Saskatchewan man married in midst of Ukraine crisis
As protests turned deadly in Kyiv and Ukraine became embroiled in an international political crisis, one Saskatchewan man was just trying to get to his wedding. By the time he was set to fly home the Russian army had taken over the airport he was supposed to leave from in Crimea.
Al Brewer is finally back at work in Weyburn after a whirlwind wedding trip to Ukraine during the last three weeks of political chaos.
On the day he arrived in Kyiv Brewer went to the Canadian Embassy to pick up marriage papers, but it was closing so he went to his hotel instead. That day just happened to be Feb. 18, when protests in the center of the city turned deadly.
“We drove through several areas that were sandbagged, blocked off, and lots of protestors around,” he recalled, adding that he saw hundreds of protestors in camoflauge and black smoke billowing from some buildings.
Up until that point Brewer said he wasn’t too concerned about his safety, but when he woke up the next morning he learned what happened from a taxi driver after asking him to drive to the embassy in the center of the city.

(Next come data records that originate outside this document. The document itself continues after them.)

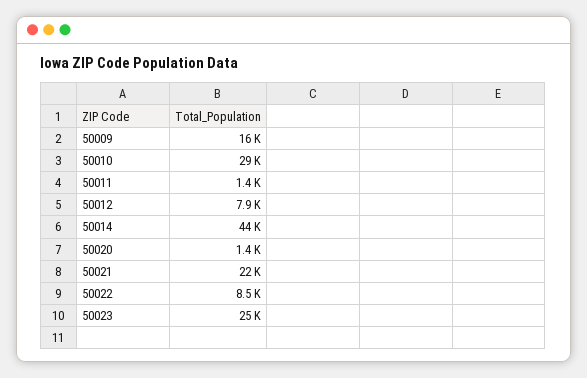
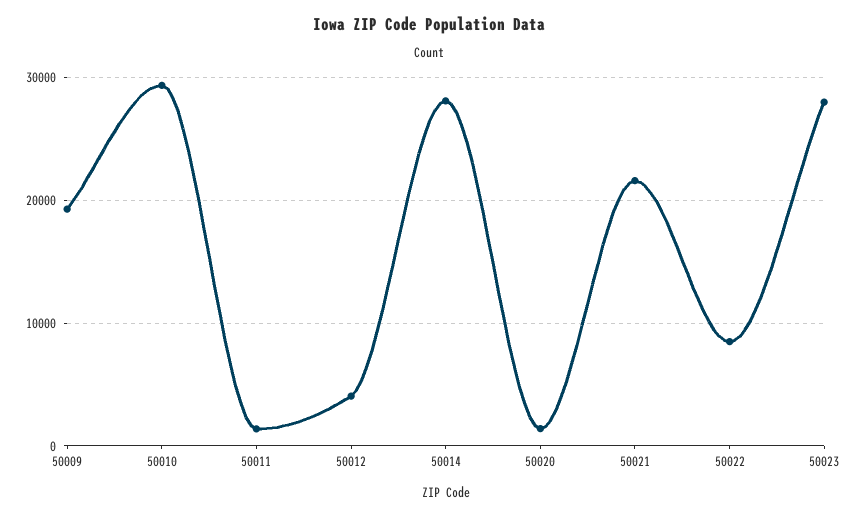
  {
-   "50009": 16000,
+   "50009": 19000,
    "50010": 29000,
    "50011": 1400,
-   "50012": 7900,
+   "50012": 4000,
-   "50014": 44000,
+   "50014": 28000,
    "50020": 1400,
    "50021": 22000,
    "50022": 8500,
-   "50023": 25000
+   "50023": 28000
  }

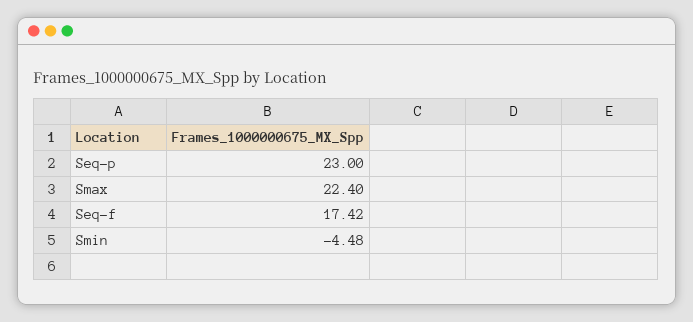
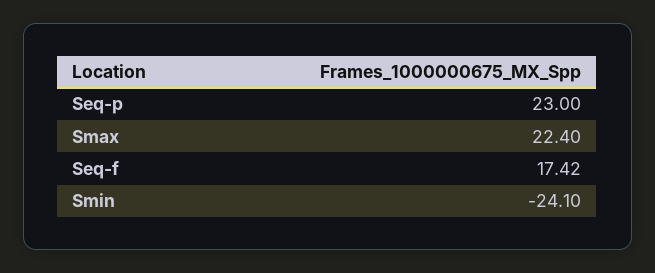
  {
    "Seq-p": 23,
    "Smax": 22.4,
    "Seq-f": 17.42,
-   "Smin": -4.48
+   "Smin": -24.1
  }

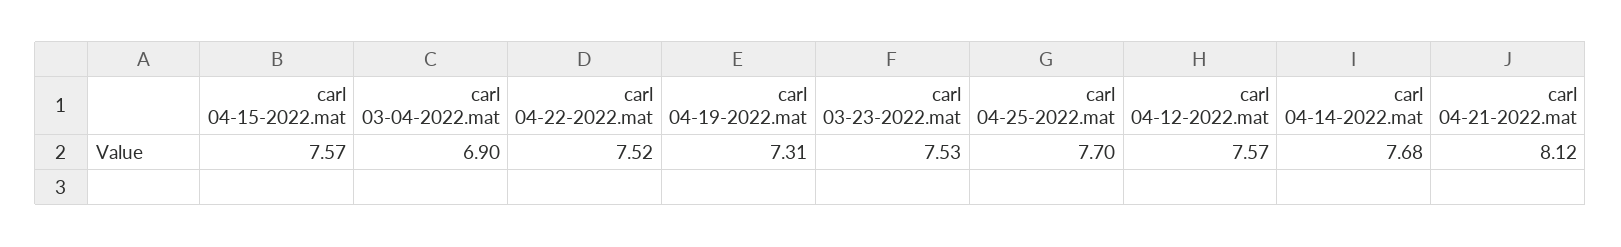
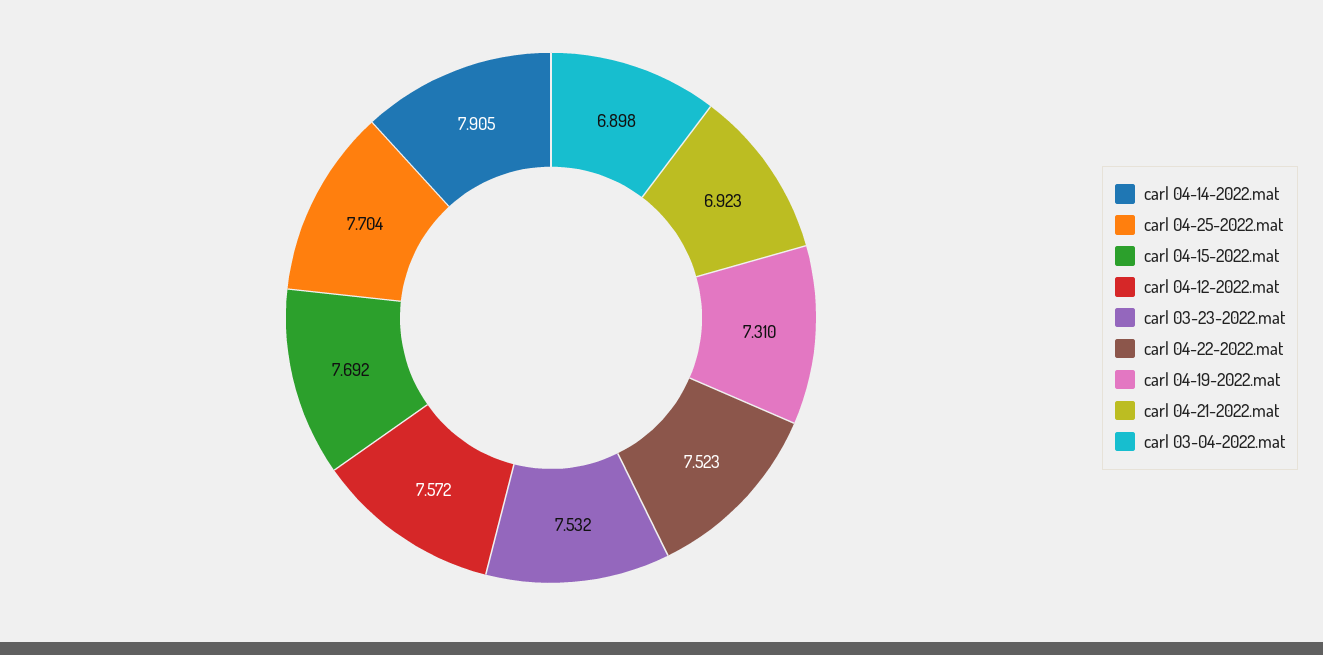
  {
-   "carl 04-15-2022.mat": 7.57,
+   "carl 04-15-2022.mat": 7.692,
    "carl 03-04-2022.mat": 6.898,
    "carl 04-22-2022.mat": 7.523,
    "carl 04-19-2022.mat": 7.31,
    "carl 03-23-2022.mat": 7.532,
    "carl 04-25-2022.mat": 7.704,
    "carl 04-12-2022.mat": 7.572,
-   "carl 04-14-2022.mat": 7.68,
+   "carl 04-14-2022.mat": 7.905,
-   "carl 04-21-2022.mat": 8.12
+   "carl 04-21-2022.mat": 6.923
  }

“He said no deal. The area was closed off, blocked off solid, and the Canadian embassy was closed,” Brewer said. “We were actually in that exact area about three hours before this all happened—that the snipers were there and people got killed. It was a little (un)nerving really, to know that you were in that area just a short time before.”
Thankfully Brewer’s nerves didn’t have anything to do with his upcoming wedding. Brewer headed south by train to meet up with his fiancée Elena in her home city of Melitopol. She and her family live in the southeastern region of Ukraine, just three hours away from the Crimea peninsula by train.
As the wedding celebrations died down for the couple, the Russian troops were moving into Crimea.
“When the Russians came in people were not happy about it. They do not want to join Russia,” Brewer said.
He says the people he met in Ukraine, including his wife’s family, just want to have a fair government and freedoms like those Brewer enjoys as a Canadian. Brewer admitted the high level of corruption in Ukraine was apparent before the uprising; for example, when it came to processing paperwork he was told that “money talks.”
Brewer was originally supposed to fly out of an airport in Crimea to come home. That happened to be the first airport that the Russian troops took over. He didn’t feel comfortable with that, so he switched his flight.
“It made you feel a little uncomfortable because you never know from one minute to the next when things can escalate and violence can actually erupt,” he said. “The last thing I needed was to have my flight delayed and to get caught right in the middle of an airport while there’s a war going on.”
Brewer says his wife is still back in the Ukraine, but he talks to her several times a day over Skype. He is confident that she is safe where she is for now, far enough away from Crimea and from Kyiv. But he still hopes he can bring her to Canada sooner rather than later; they just have to wait to process the paperwork for immigration.